Angel investors — at least the ones that are successful at it — typically think about required return at the portfolio level, whether they are investing a total
of $100,000 or $10 Million. The odds only get better through exposure to the total amount of companies they invest in, rather than the total amount invested. To construct an optimal start-up investment portfolio, we recommend investing in at least 20 companies over time and reserving approximately 50% of total allocated amount to follow on rounds.
What does this mean in practice? Well let’s say an investor wants to triple their $100,000 total investment, reserving $50,000 for follow on — to achieve this 3x portfolio return over 10 years, or 20% Internal Rate of Return (IRR/ percentage earned on each dollar invested for each year invested) assuming an average investment duration of 6 years. Angel investors must account for the high failure rate of startups — so the future value of the angel’s stake in 1 startup investment should be able to return their total investment portfolio.

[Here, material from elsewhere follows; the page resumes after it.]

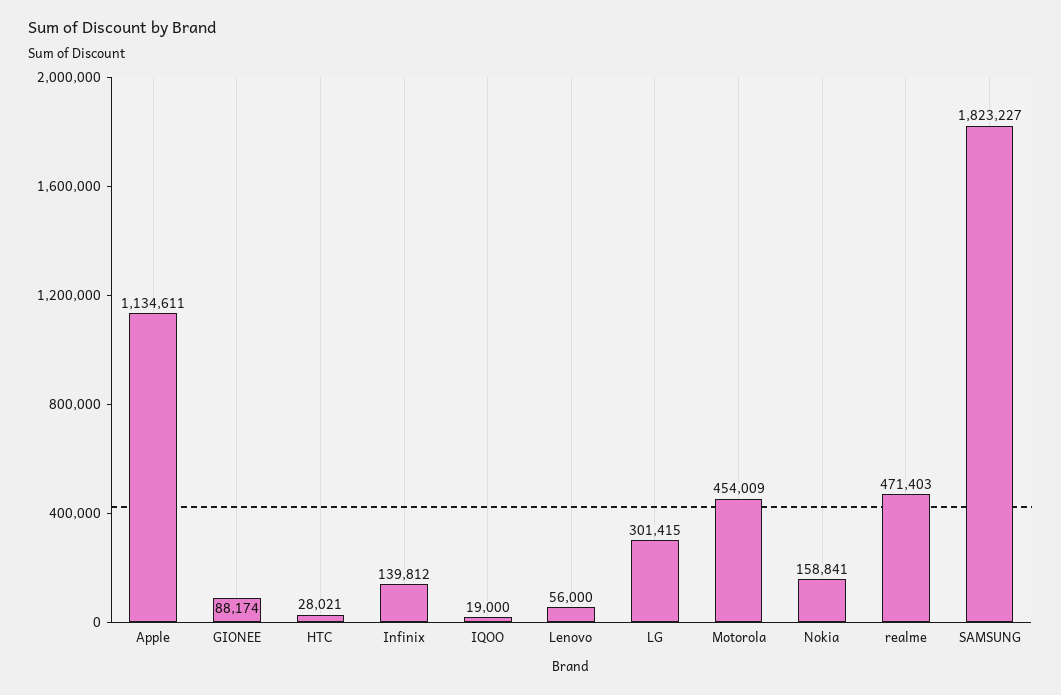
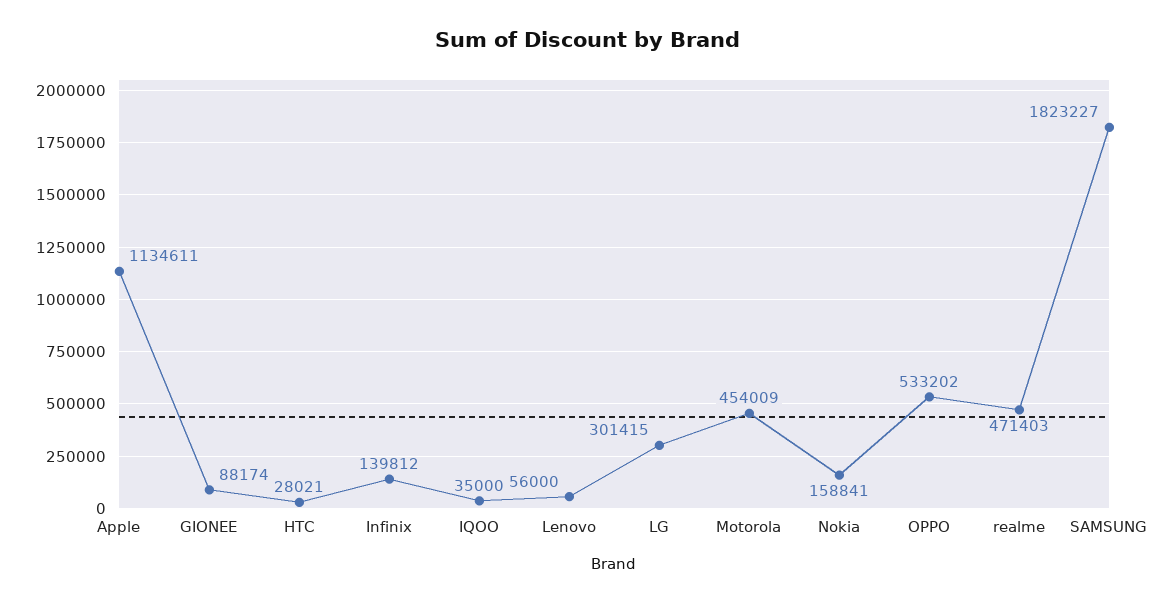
IQOO: 19000 -> 35000
OPPO: none -> 533202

Going back to our example, let’s assume our required rate of return for BeaconCo is 50%. This means an investor making a $10,000 investments expects to make roughly $114,000 in a best case IPO or acquisition.
Calculation: $10,000 X (1.50)⁶ = ~$114,000 investor return
After we have compiled all the variables in the analysis above, we can calculate a
maximum price for the investment opportunity.
Step 1= $146m and 6-year time horizon Step 2= $65m after accounting for dilution Step 3= 50% required rate of return
Calculation: $65m/(1.50)⁶ = $5.7m post-money valuation.
While this exercise is based on many assumptions, it provides us with a framework to evaluate the opportunity in BeaconCo’s.
Startup intangibles are the reason why despite fairly-priced valuations investors select one startup over another. Diverse founders often cross this threshold of having a fairly-priced valuation but for whatever reason after meeting with angel investor groups or venture capital firms aren’t selected. The storyline is common, a diverse founder that ticks all the traditional boxes, will still succeeds in raising capital or bootstrapping until they do but is in the market for 6–8 months while their non-diverse peers take 2 months. With Affiniti VC emerging from an angel network and pre-accelerator program, we’ve seen 500+ investment opportunities a year led by diverse founders since 2014. We recognize these startup intangibles of diverse founders that will succeed in raising funding and go on to raise follow on capital. The startup intangibles are often measured by startup investors using the scorecard approach to benchmark a potential opportunity based on a list of success factors — at Affiniti VC our philosophy is “all investing is tribal”. Tribal in the sense, all investors have a lens according to the investor’s preferences, investment philosophy and intuition of what is the make-up of a successful founding team. This tribal lens enables an investor to decide for whatever reason, one startup over another. The traits we’ve seen of diverse founders that have found success in the fundraising market is the ability to navigate their tribe and build bridges in others. See an example below as a reference point.
The valuation method above forces both founders and investors to think through critical issues and to try to reach the right balance for future fundraising. Inherently, startup valuation relies on the lens that one has of the future — so it will always remain an art form, rather than a science. Even the most seasoned investors don’t necessarily work through the entire exercise for every investment opportunity. For whatever reason, all investing will remain tribal.